Prompt: Reproduce the lines of the material from the one containing "it wasn’t trays of tacos greeting each team —" up to and including the one containing "was added for each inch of wire length.".

(Transcribed page text)
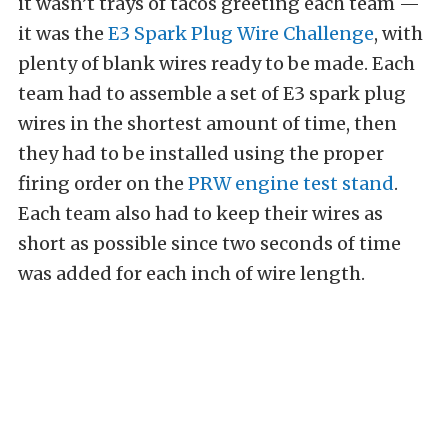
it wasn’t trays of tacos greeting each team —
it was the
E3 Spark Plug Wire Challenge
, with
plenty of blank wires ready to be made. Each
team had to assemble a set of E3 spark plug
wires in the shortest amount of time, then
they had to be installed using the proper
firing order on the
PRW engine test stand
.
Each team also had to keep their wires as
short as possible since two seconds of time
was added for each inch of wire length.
---
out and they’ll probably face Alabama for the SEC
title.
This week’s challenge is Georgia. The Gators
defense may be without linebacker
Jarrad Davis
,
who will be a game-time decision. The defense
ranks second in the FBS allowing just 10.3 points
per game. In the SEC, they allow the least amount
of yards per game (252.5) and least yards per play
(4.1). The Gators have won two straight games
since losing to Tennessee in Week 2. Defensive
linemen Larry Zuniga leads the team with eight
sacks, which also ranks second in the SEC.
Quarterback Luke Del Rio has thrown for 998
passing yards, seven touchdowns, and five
* * *
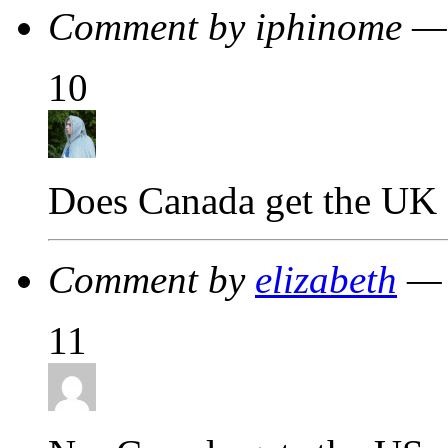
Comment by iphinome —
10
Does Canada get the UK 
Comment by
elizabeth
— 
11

Answer below:
it wasn’t trays of tacos greeting each team —
it was the
E3 Spark Plug Wire Challenge
, with
plenty of blank wires ready to be made. Each
team had to assemble a set of E3 spark plug
wires in the shortest amount of time, then
they had to be installed using the proper
firing order on the
PRW engine test stand
.
Each team also had to keep their wires as
short as possible since two seconds of time
was added for each inch of wire length.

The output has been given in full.